▶ **What to do**: Your task is to quote the records from their first line through the line containing "has been modified.", with nothing added or left out.

*** Record extracts ***

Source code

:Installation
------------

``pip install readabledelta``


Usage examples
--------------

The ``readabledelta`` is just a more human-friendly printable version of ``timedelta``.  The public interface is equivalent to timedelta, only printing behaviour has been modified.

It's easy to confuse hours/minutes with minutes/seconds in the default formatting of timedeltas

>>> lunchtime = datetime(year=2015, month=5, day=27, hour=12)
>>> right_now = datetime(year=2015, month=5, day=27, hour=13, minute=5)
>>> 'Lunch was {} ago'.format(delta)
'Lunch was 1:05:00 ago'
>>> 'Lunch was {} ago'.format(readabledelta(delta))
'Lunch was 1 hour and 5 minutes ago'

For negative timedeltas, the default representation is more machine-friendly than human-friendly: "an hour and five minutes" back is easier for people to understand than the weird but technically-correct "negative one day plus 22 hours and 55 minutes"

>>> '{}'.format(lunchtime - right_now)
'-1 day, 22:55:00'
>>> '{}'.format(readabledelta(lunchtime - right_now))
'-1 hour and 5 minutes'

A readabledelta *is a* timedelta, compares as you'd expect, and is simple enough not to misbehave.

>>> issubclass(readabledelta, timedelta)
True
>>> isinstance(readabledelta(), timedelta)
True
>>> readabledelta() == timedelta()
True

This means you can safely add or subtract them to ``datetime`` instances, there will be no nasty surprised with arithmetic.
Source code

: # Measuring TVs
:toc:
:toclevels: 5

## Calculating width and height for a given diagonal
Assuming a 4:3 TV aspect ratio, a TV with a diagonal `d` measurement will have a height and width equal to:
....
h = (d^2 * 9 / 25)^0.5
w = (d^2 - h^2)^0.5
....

*** End of Record extracts ***

▶ **Task solution**:
Source code

:Installation
------------

``pip install readabledelta``


Usage examples
--------------

The ``readabledelta`` is just a more human-friendly printable version of ``timedelta``.  The public interface is equivalent to timedelta, only printing behaviour has been modified.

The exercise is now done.